Oregon has long been recognized as a worldwide leader in the sports and recreation industry. The state boasts apparel giants, popular college and professional sports teams and an unrivaled range of venues and natural environments in which to recreate. All of these factors have created an economic ecosystem that supports thousands of small businesses, tens of thousands of jobs and consistently high wages. Such are the findings of Oregon: The State of Sport, a report supported by the OBI Research and Education Foundation, presented by U.S. Bank, and spearheaded by the Portland Business Alliance.
Though the sports, outdoor and recreation industries affect every region in the state, the report quantifies their benefits in three key areas. The Portland metropolitan area is home to Nike, Columbia Sportswear, Adidas North America and other industry leaders along with myriad smaller businesses that design, engineer and make apparel and equipment. It also hosts professional sports teams like the Portland Trail Blazers and Thorns as well as the venues in which they compete. Eugene and the University of Oregon produce designers, marketers and other talent for the sports ecosystem while supporting high-profile competitions, including the 2022 World Athletics Championships at Hayward Field. Finally, Bend has emerged as a destination for skiers, mountain bikers and outdoor-lifestyle entrepreneurs. Certainly, by focusing only on these regions, this report undersells the statewide impact of this diverse ecosystem, which makes its findings even more extraordinary.

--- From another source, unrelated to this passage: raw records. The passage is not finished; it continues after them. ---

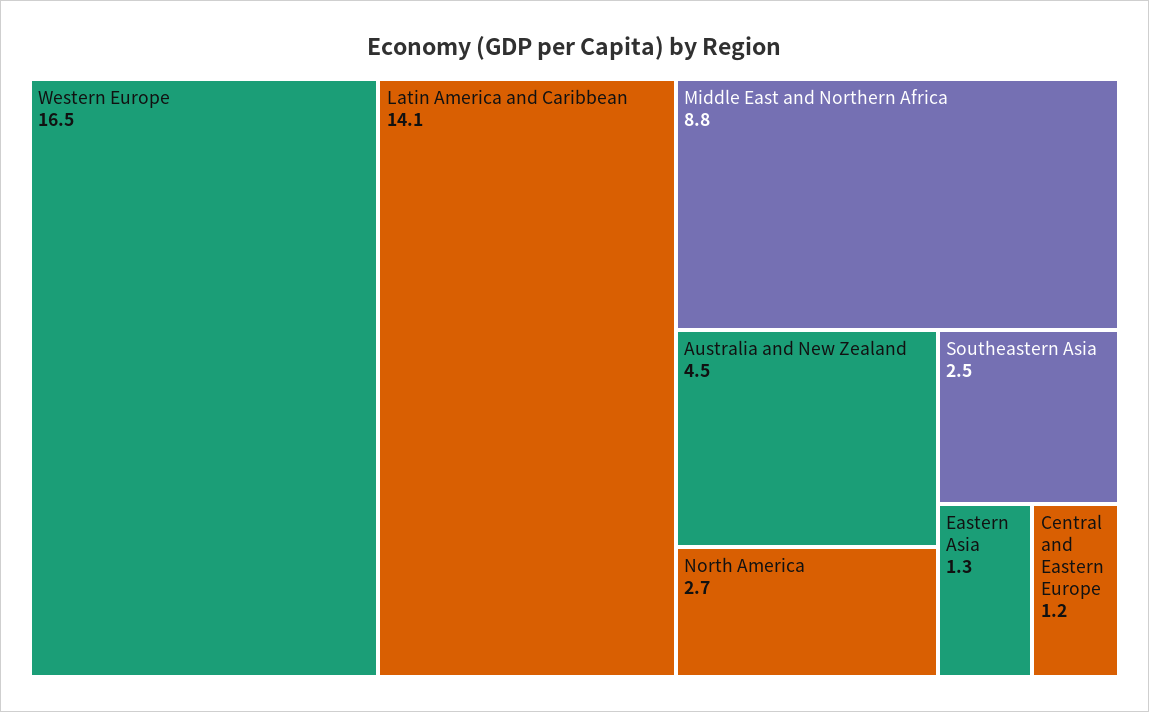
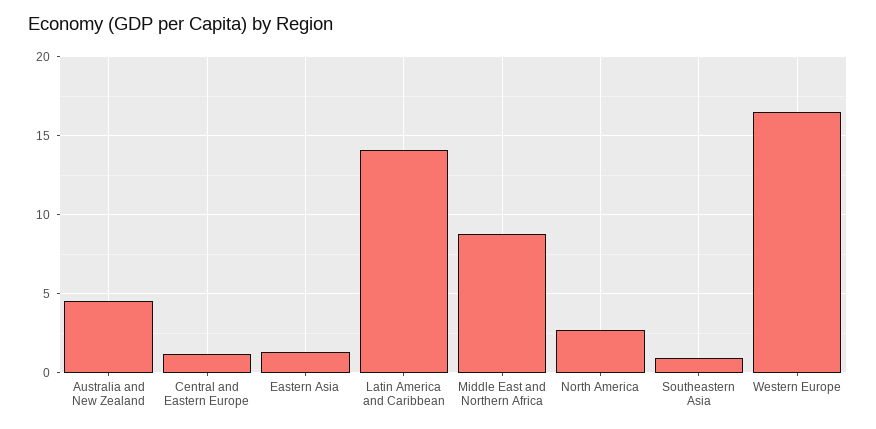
  {
    "Western Europe": 16.5,
    "Latin America and Caribbean": 14.1,
    "Middle East and Northern Africa": 8.8,
    "Australia and New Zealand": 4.5,
    "North America": 2.7,
-   "Southeastern Asia": 2.5,
+   "Southeastern Asia": 1,
    "Eastern Asia": 1.3,
    "Central and Eastern Europe": 1.2
  }

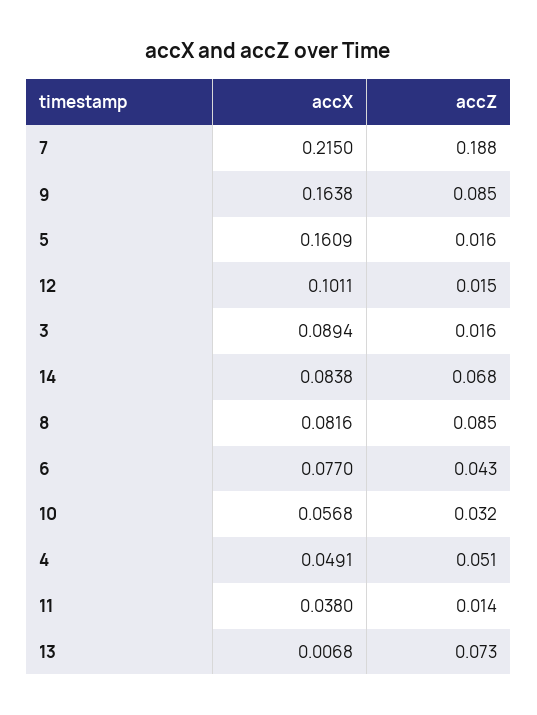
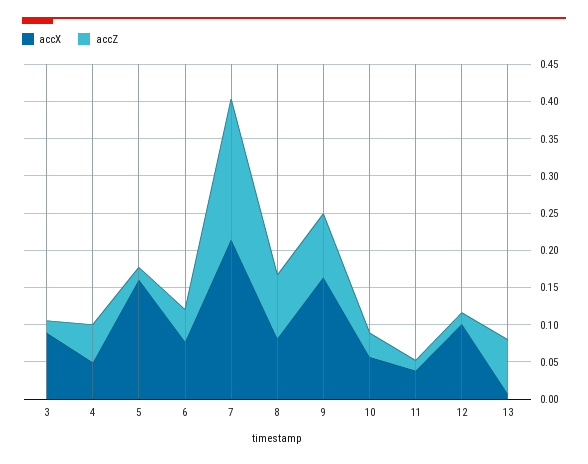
  {
    "accX": {
      "7": 0.215,
      "9": 0.1638,
      "5": 0.1609,
      "12": 0.1011,
      "3": 0.0894,
-     "14": 0.0838,
      "8": 0.0816,
      "6": 0.077,
      "10": 0.0568,
      "4": 0.0491,
      "11": 0.038,
      "13": 0.0068
    },
    "accZ": {
      "7": 0.188,
      "9": 0.085,
      "5": 0.016,
      "12": 0.015,
      "3": 0.016,
-     "14": 0.068,
      "8": 0.085,
      "6": 0.043,
      "10": 0.032,
      "4": 0.051,
      "11": 0.014,
      "13": 0.073
    }
  }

Not only do the businesses within this ecosystem produce thousands of jobs themselves, but they support jobs in other industries. Each job in the sports and recreation ecosystem, in fact, supports 1.7 jobs in adjacent sectors. The Portland area in particular has become a destination for product designers, marketing professionals, engineers and creatives who keep the ecosystem running and growing. And despite the outsized role of industry giants, more than 80 percent of the ecosystem businesses in the Portland area have fewer than 20 employees.
This ecosystem is more important economically to the Portland area than similar ecosystems are to the Salt Lake City region, the Denver region and the Seattle region, all of which have a significant sports and recreation presence. Such industries provided 39 of every 1,000 jobs in the Portland area in 2019, which is 34% more than runner-up Seattle, with 29 of every 1,000 jobs. Portland also supported a far larger percentage of high-wage sports and recreation jobs, many of them in manufacturing, which is known for having positive economic benefits for workers.
“When we think of a healthy, prosperous and competitive Oregon that improves lives today and into the future, Oregon’s athletic, outdoor, team and recreation ecosystem is unquestionably a part of the story,” said OBI President and CEO Angela Wilhelms in a press release issued by the PBA. “The contributions made by companies small and large in this ecosystem are extraordinary, and we must continue to leverage this strength and use findings from this study to propel our entire state forward.”
Key indications of the Sasquatch-sized economic footprint of the sports and recreation ecosystem include:
- The employers in the regions the ecosystem studied provide 51,000 direct jobs.
- The ecosystem supports an additional 79,000 jobs, for a total of 130,000 jobs.
- The total economic output of those jobs is roughly $29 billion per year.
- Direct activity in the ecosystem generates almost $1 billion in annual state tax revenue.
- Average wages for creative and manufacturing jobs related to the ecosystem in the Portland area are higher than averages across all sectors. For example, in the Portland area, the average wage for sports-related manufacturing jobs in 2019, at $76,700, was 17% higher than the average wage in all sectors, $65,700.
- Job growth in the ecosystem between 2010-2022 was 36%, far higher than the 15% growth seen across all sectors.